Money
Ginger prices soar on low output in India
Exports almost doubled to 21,098 tonnes valued at Rs997.76 million in the first 11 months of the fiscal year.Pradeep Menyangbo
Ginger farmer Krishna Magar of Dhankuta is walking on air after the price of the spicy root jumped six-fold this year. The cash crop is a major source of livelihood in eastern Nepal, and a rise in prices means a higher standard of living for the farmers there.
Magar was selling ginger for Rs40 per kg till last year, but poor harvests in India this year sent the price soaring to Rs250 per kg.
Traders say Nepal's ginger exports to India in the first 11 months of the fiscal year were almost double compared to the previous year.
Nepal is one of the world’s largest producers of the spice. The ginger grown in Nepal is high in oil and oleoresin. Several reports have shown that it can be sold to large industrial buyers in India and other countries if output is increased and quality is ensured.
More than 98 percent of Nepali ginger is sent to the southern neighbour. Ginger root is mostly used by the Ayurveda pharmaceutical industry, particularly in India. It is also used to make jam, jelly, candy and sauce, among other products.
Magar says he has been growing ginger for decades. “My father too was a ginger farmer. We have never seen the price rising like this,” said Magar from Gurdhum, Sagurigadhi-6.
Magar was visiting the agricultural goods market in Dharan-13 to sell his harvest. He said there was no guarantee that the current rate would last.
“If this price continues till mid-October, thousands of ginger farmers will benefit,” he said. Last year, Magar earned barely Rs50,000 by selling 1.5 tonnes of ginger.
The price had sunk to a low of Rs10 per kg some years ago, and many farmers switched to other crops. Ginger farmers in eastern Nepal are excited about this season’s harvest.
Nepal is fully dependent on the Indian market to export its produce, and the traders there decide the rate.
Laxman Bhattarai, manager of the agricultural goods market in Dharan, says that ginger prices are determined by Indian traders. “Ginger farming is like gambling,” Bhattarai said. “No one knows when the price will rise or fall.”

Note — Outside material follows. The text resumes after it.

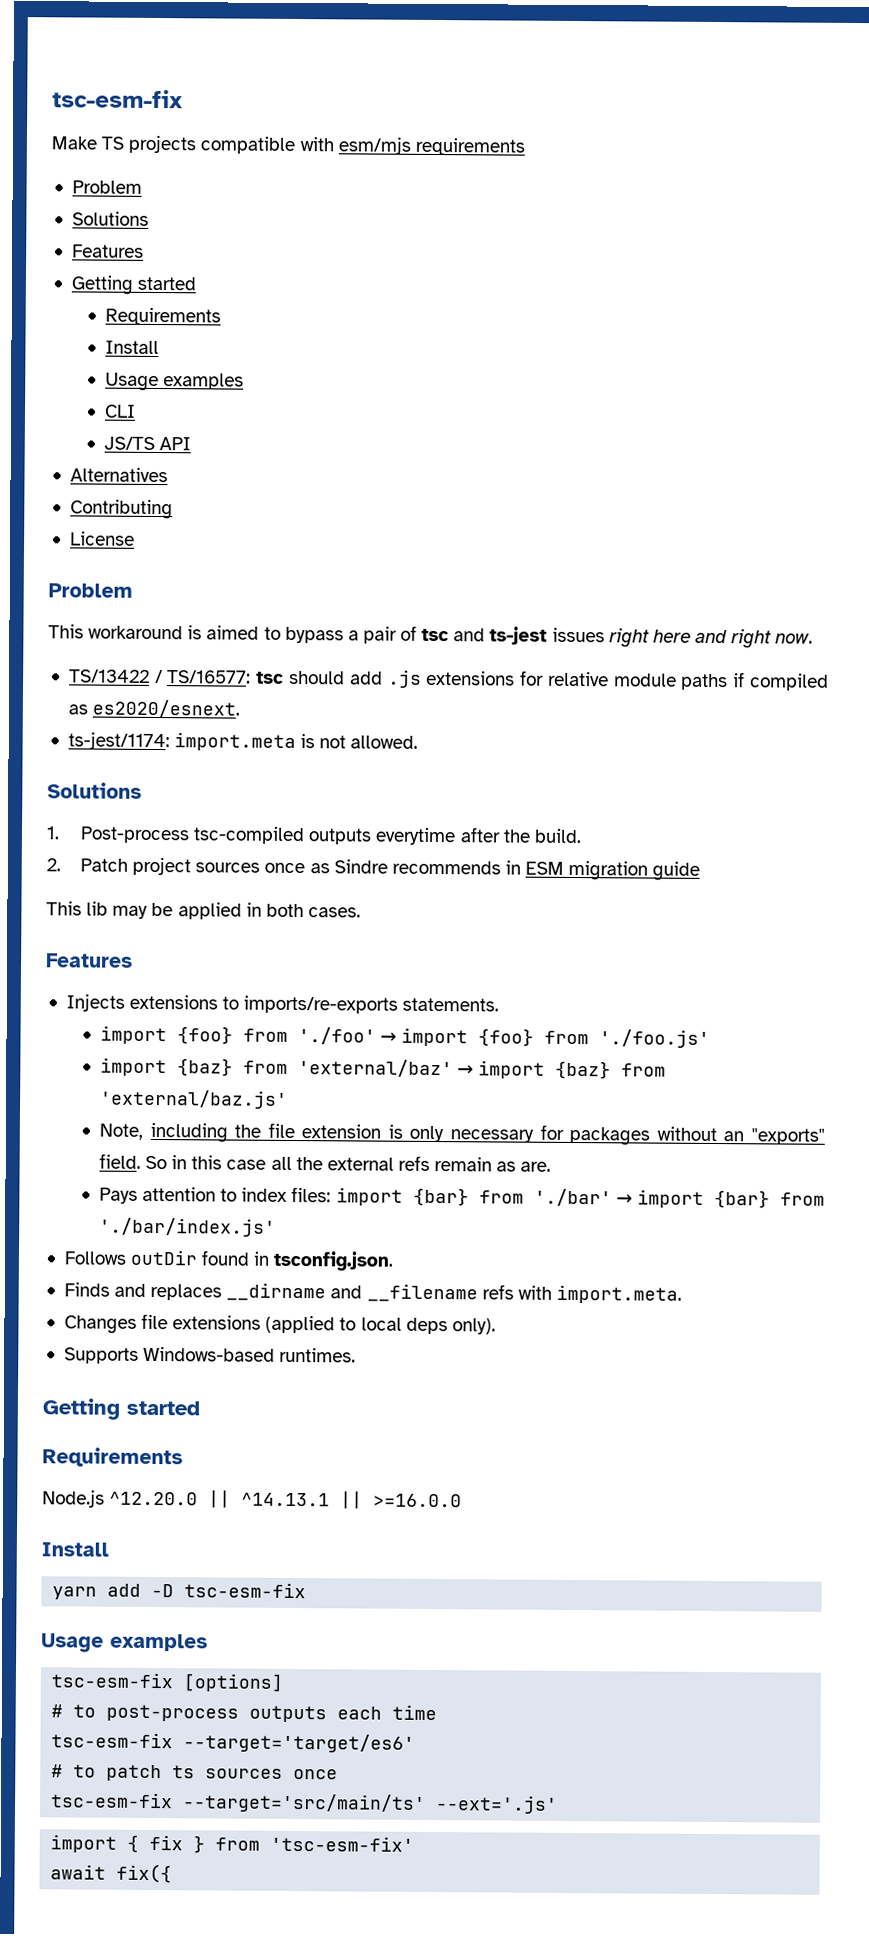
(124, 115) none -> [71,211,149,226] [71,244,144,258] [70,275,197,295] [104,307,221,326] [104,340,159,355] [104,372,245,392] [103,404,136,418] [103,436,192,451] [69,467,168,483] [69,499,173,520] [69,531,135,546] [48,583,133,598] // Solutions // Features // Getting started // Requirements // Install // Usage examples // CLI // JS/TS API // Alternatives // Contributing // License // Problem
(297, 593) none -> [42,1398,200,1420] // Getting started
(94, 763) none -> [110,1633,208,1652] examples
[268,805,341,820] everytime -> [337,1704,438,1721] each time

This year, high demand and low production resulted in record high prices, traders say.
The wholesale price of ginger has reached Rs240 to Rs250 per kg in the agricultural markets at Gaighat, Udaipur and Birtamod, Jhapa, according to Bhattarai.
Farmers of Udaipur and Khotang sell their ginger in Gaighat.
Farmers of Dhankuta and Tehrathum send their crops to Dharan while farmers in the Mechi corridor—Ilam, Panchthar and Jhapa—sell theirs in Birtamod.
The Dharan agricultural market said 7,820 tonnes of ginger had been sold there as of the last week of June.
At the same time, ginger worth Rs1.6 billion has been exported to the Indian market.
Traders say that another 2,000 tonnes of ginger will arrive in the Dharan agricultural market by mid-August.
Last year, 10,641 tonnes of ginger worth Rs425.6 million was sold in the Dharan agricultural market at the rate of Rs40 per kg.
"Based on the current price, the ginger produced in the Koshi corridor, mainly Sankhuwasabha and Dhankuta, has a market value of Rs1.15 billion," Bhattarai said.
In the fiscal year 2012-13, the price had hit a high of Rs170 per kg. During that year, 5,650 tonnes of ginger was exported to the Indian market.
But in 2016-17, ginger prices plunged to Rs10 to Rs15 per kg, prompting distressed farmers to dump their harvests on the road outside the agricultural market.
Wholesale trader Gyan Bahadur Basnet says demand for ginger rose in Nepal because output in India has dropped by 60 percent this year.
“Demand for Nepali ginger rises when Indian production declines,” Basnet said.
Traders in eastern Nepal transport ginger to the processing centre across the Mechi border in Naxalbari, India. There the ginger is cleaned, sorted according to size and dispatched to markets in Kolkata, Patna and Delhi in India.
Nepal has not been able to market its ginger in other countries due to lack of information about the product’s physical and biochemical properties.
Reports show that the spice has a huge overseas trading potential if substantial improvements can be made in yield, quality and volume by investing more in research and development.
Even without a substantial improvement in quality, small trading hubs in India will continue to be major markets for local ginger.
Bhattarai says that if the government builds a ginger processing centre in Nepal and makes arrangements for branding, labelling and packaging, Nepali ginger farmers can earn three times more.
Nepal's ginger exports swelled by 81.4 percent in the first 11 months of the current fiscal year ended mid-June. Shipments amounted to 21,098 tonnes valued at Rs997.76 million, according to the Trade and Promotion Centre.
In the last fiscal year, exports totalled 11,958 tonnes worth Rs641.45 million.